Although there's not exactly a glut in the field, it should be noted that a few fanzine titles devoted to the lives and antics of that ever-popular rock & roll band the Velvet Underground have managed to make their way into my ever-bulging collection. And, contrary to what any normal curmudgeon along the lines of myself might think, some of them have actually been pretty good! The first and best of 'em was WHAT GOES ON, the brainchild of teenager Philip X. Milstein who unleashed three grandiose and (especially for the time) information-laden issues before handing the entire project over to one MC Kostek who expanded the magazine into a larger, professional looking rag that although worthy of your gynecologist's magazine rack lacked a great deal of the style and energy of the earlier issues.
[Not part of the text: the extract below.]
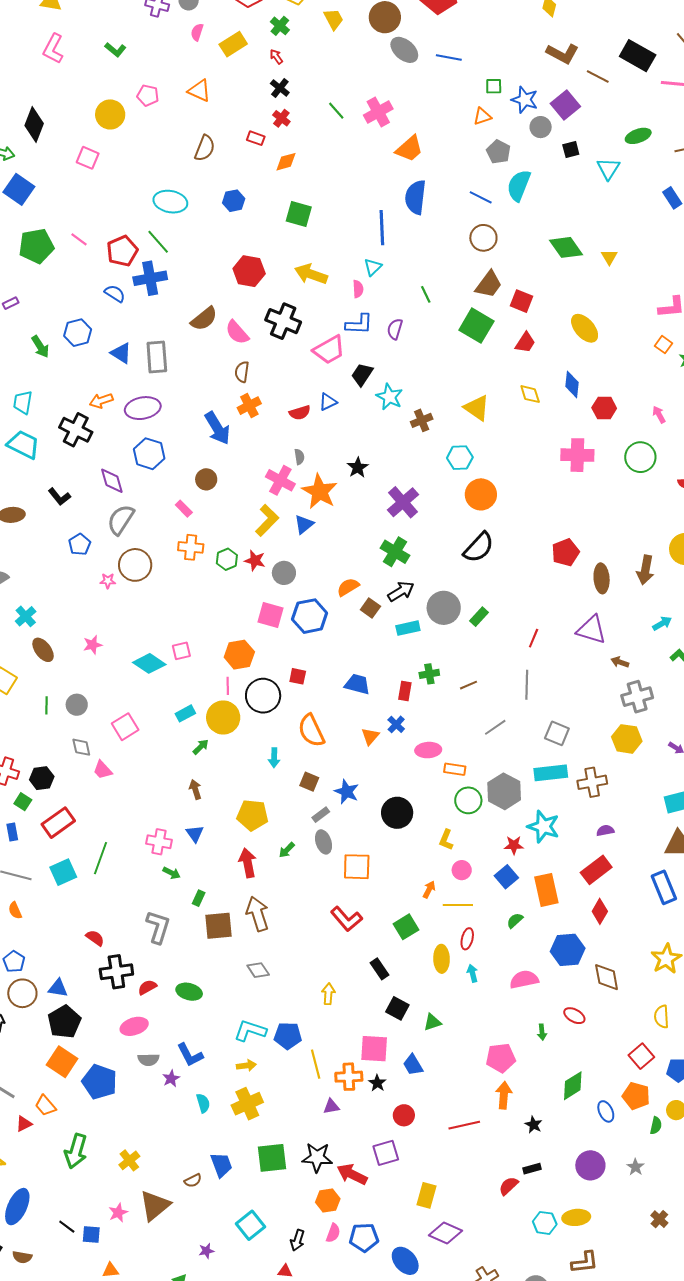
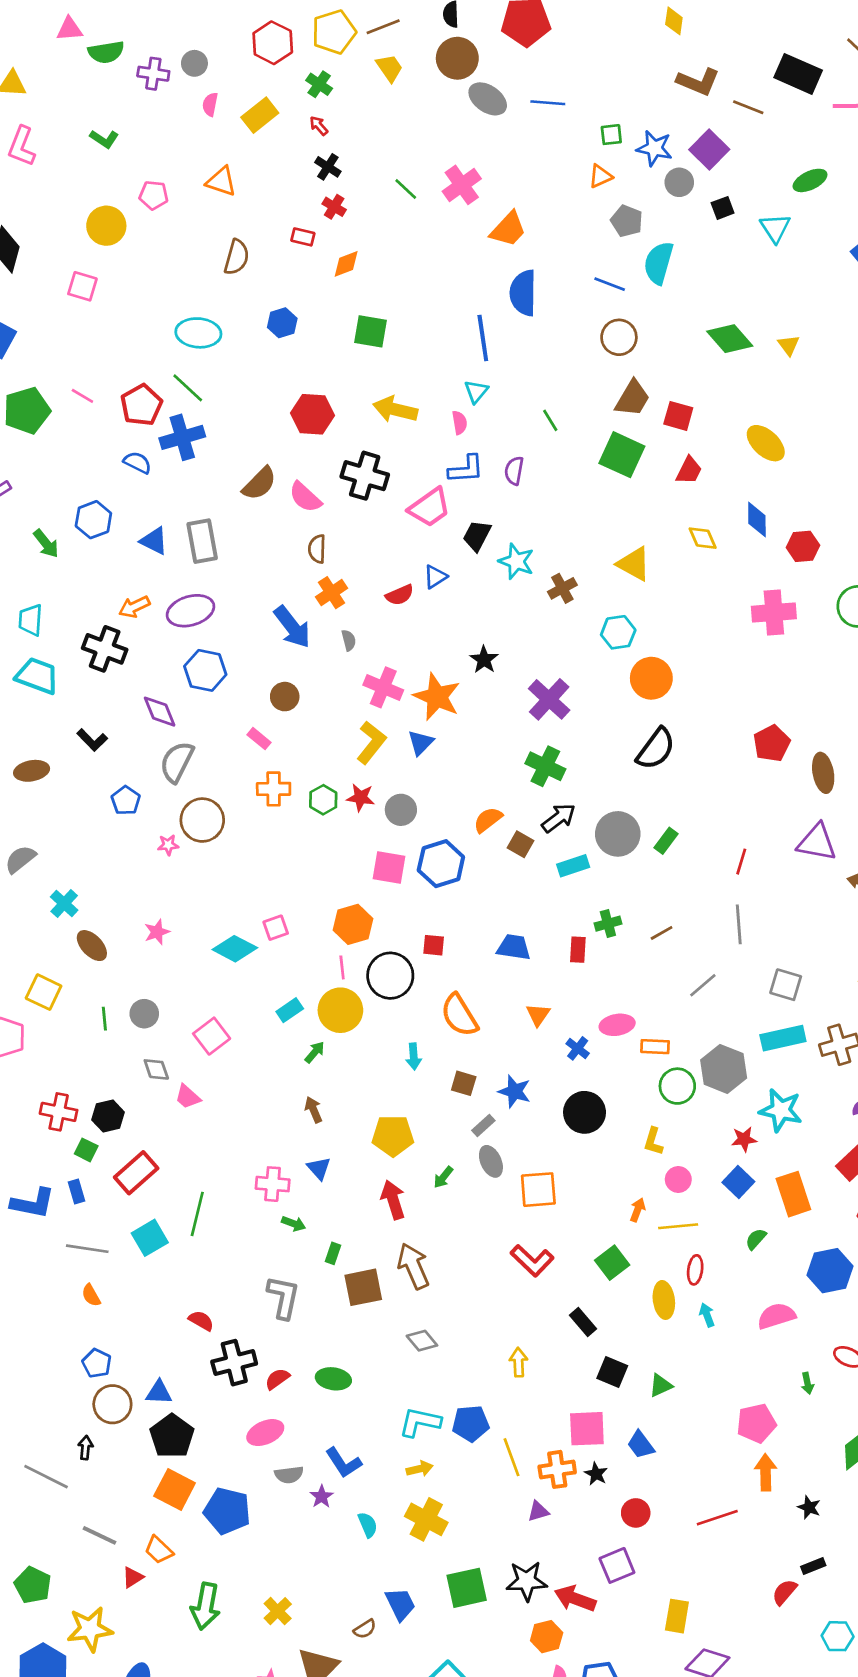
gray semicircle: (299, 457) -> (349, 640), moved
blue cross: (396, 724) -> (578, 1048), moved
yellow cross: (247, 1104) -> (426, 1519), turned -32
A fellow named Sal Mercurio did his own fanzine named after his favorite rock & roll group as well, and it was a noble venture complete with interviews and tantalizing tidbits of information though it suffered from poor distribution and general obscurity whether intended or not. There may have been others (I dunno if you'd count the Nigel Trevena booklet as a fanzine in the truest sense) but one that I haven't heard of nor seen before has made its way into my mitts a month or so back and hey, if any of the legit Velvet Underground sites around ain't gonna mention the thing I guess the job's left up to me, and have """""I""""" ever been one to shirk from duty?
DIFFERENT TIMES is the 'zine's name, or is it really a fanzine in the truest sense or just a bunch of single-sided papers stacked up and ready to go? Sheesh, the people who put this particular publication out didn't even bother to staple the thing inna corner (fortunately my copy comes in a plastic booklet so's I can read it like a book which comes in handy for those privvied times) and if you end up losing pages due to neglect it's not entirely your fault! But who could deny that DIFFERENT TIMES is yet another boss entry into the hallowed halls of Velvet fandom, a grouping that seemed like such a noble and worthwhile cause back when the VU spirit was infiltrating every worthy aspect of seventies music but nowadays has been over-abused and misused to the point where even the lowliest jinglejangle tattoo'd coed is aware of their history. Not that it really affects the overall Velvets impact...but hey, that's been washed away loooooong ago.
The ish I got is #3, dated winter 79/80, and its got 26 pages inc. covers of not only the expected Velvet homage but loads on solo Lou fodder which would figure given how he was riding his career into superstardom at that very nanosecond and hey, why knock a cash cow when one sees it. You get the expected fanzine standards here, Velvet lyrics, recent news, a cartoon and even a crossword to do while listening to TAKE NO PRISONERS I'd surmise. As you'd expect the lyrics don't quite match up with what we eventually found out Lou was really singing, but given all of those poor pressings and cheapo stereos we hadda rely on back then it's any wonder these guys got as many words outta them speakers as they did. The cartoon is OK, no KICKOUT D. JAMZ mind you but fine enough, especially the part where Lou starts singing "Jesus, help me write a decent song"! And although I never do crossword puzzles (they remind me of a sad time in my life) it was kinda interesting to read the clues and then figure out the answers w/o marking up my copy thus letting it go down in value if I decide to sell the thing and retire.
Other bits range from "hokay" (a list of recent Velvets covers) to hunh? (a spoof review of the Lou Reed Xmas LP on RCA Camden that doesn't quite hit the mark the way those fictitious CREEM and TEENAGE WASTELAND GAZETTE writeups did earlier). A review of Lou at the Hammersmith Odeon was good if only for historical purposes. One article I did enjoy was the one on the perhaps not-so-strange attitude that the now-defunct English weekly MELODY MAKER had towards the Velvets. Not that anything other than derision was to have been expected...after all MM were banking their bux on the progressive rock market which they pretty much cornered in the music weekly field (leaving NME to fend for the high energy punk segment of society) and bashing the paper as well as its spiritual figurehead Chris Welch might just be as futile as berating ELP for not sounding like the Velvets themselves! Still it is a fun exercise detailing the paper's disdain then sheepish acceptance of solo star Lou trying to eke anything outta his own fame that they could to pump into their own coffers!
Nice labor here. I gotta say that I enjoyed DIFFERENT TIMES even though it doesn't have the all out capturing of the Velvets' energy and mystique that WHAT GOES ON had not forgetting the in-depth scrutiny of Mercurio's pub. But hey, given that this one was cranked out at the tail end of an era of rock & roll as a force for teenage decadent energy thus containing many of the same powers that still permeated music and print I can't complain. As far as these crankout fanzines go at least DIFFERENT TIMES has a good feeling to it and captures at least some of the same qualities that I love about the Velvets' music within their faint, third-generation xeroxed pages.